The Guggenheim Shipping ETF (SEA) invests in major shipping companies around the world. NMM forms 2.9% of SEA’s holdings. On the other hand, the SPDR S&P Metals and Mining ETF (XME) provides global exposure to the metals and mining space. NMM is also part of the Yorkville High Income MLP ETF (YMLP) and forms ~6% of its holdings.
With the 52% distribution, NMM’s distribution coverage has jumped to 1.69x from below 0.8x in 2Q15. This seems much more sustainable in the market, given the weak outlook for freight rates due to oversupply and tepid demand.
Management also stated in the earnings call that the current distribution is sustainable for at least five years under the current market environment.
The new distribution rate will enable the company to generate value over the long term while sustaining an attractive distribution yield. The new distribution implies a distribution yield of 14.7% at the closing price on November 3. NMM’s distribution was under-covered going forward at the previous distribution at about only 0.65x.

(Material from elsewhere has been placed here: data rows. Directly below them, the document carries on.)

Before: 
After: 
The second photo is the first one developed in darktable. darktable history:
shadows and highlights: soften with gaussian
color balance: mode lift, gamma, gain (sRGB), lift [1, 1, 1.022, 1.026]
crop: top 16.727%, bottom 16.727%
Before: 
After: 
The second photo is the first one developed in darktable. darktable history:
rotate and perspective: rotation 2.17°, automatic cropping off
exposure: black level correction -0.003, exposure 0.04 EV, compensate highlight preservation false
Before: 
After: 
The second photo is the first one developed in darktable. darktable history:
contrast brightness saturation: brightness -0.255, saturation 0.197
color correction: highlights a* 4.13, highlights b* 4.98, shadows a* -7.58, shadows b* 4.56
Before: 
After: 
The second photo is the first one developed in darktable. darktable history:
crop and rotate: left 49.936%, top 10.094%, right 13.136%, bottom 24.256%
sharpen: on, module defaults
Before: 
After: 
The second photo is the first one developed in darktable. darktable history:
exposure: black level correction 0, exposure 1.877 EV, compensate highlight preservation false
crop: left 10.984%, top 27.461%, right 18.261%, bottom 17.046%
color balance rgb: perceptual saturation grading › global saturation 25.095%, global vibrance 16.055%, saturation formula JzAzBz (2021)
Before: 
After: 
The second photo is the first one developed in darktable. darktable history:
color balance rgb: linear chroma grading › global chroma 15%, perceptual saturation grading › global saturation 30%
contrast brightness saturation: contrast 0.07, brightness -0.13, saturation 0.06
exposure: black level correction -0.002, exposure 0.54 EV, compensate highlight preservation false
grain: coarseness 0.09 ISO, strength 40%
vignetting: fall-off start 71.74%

During the call, management indicated that it views sustainable coverage to be around 1.2x as compared to the current 1.7x.
As a result of this distribution reset, NMM’s sponsor will forgo approximately $14.1 million in annual distributions and the general partner will forgo about $3.9 million. Navios Partners also stated that there won’t be an IDR (or incentive distribution right) reset.